### [Material for this task]
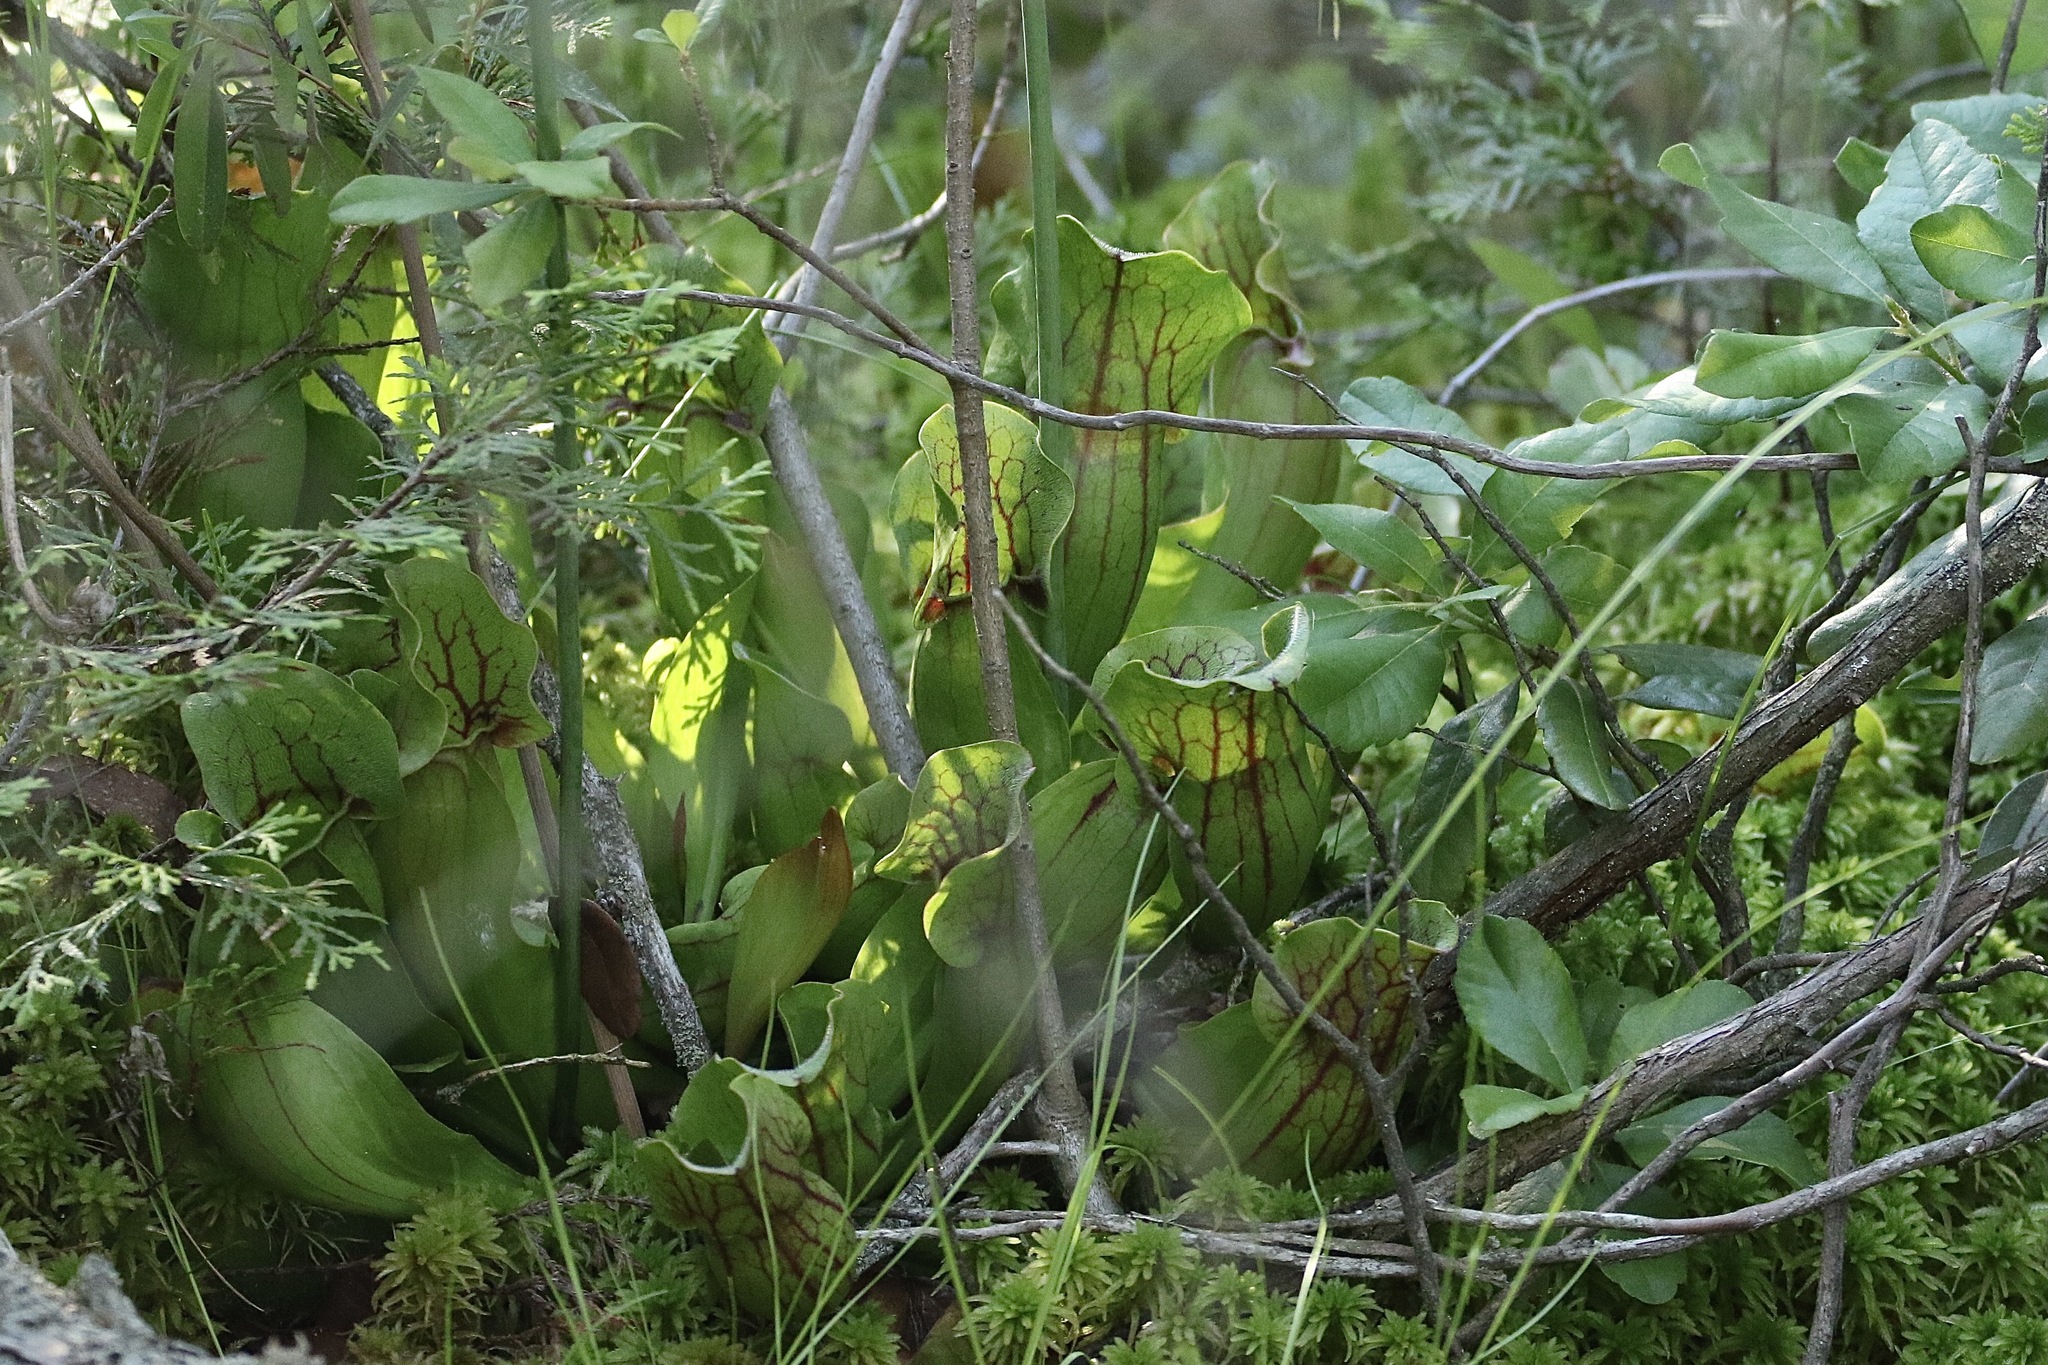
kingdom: Plantae
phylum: Tracheophyta
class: Magnoliopsida
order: Ericales
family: Sarraceniaceae
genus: Sarracenia
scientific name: Sarracenia purpurea
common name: Pitcherplant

### [What is being asked]
Write out the lines of the records again, switching "common name" to "vernacular name" and keeping everything else unchanged. Leave the pictures out.

### [Expected output]
kingdom: Plantae
phylum: Tracheophyta
class: Magnoliopsida
order: Ericales
family: Sarraceniaceae
genus: Sarracenia
scientific name: Sarracenia purpurea
vernacular name: Pitcherplant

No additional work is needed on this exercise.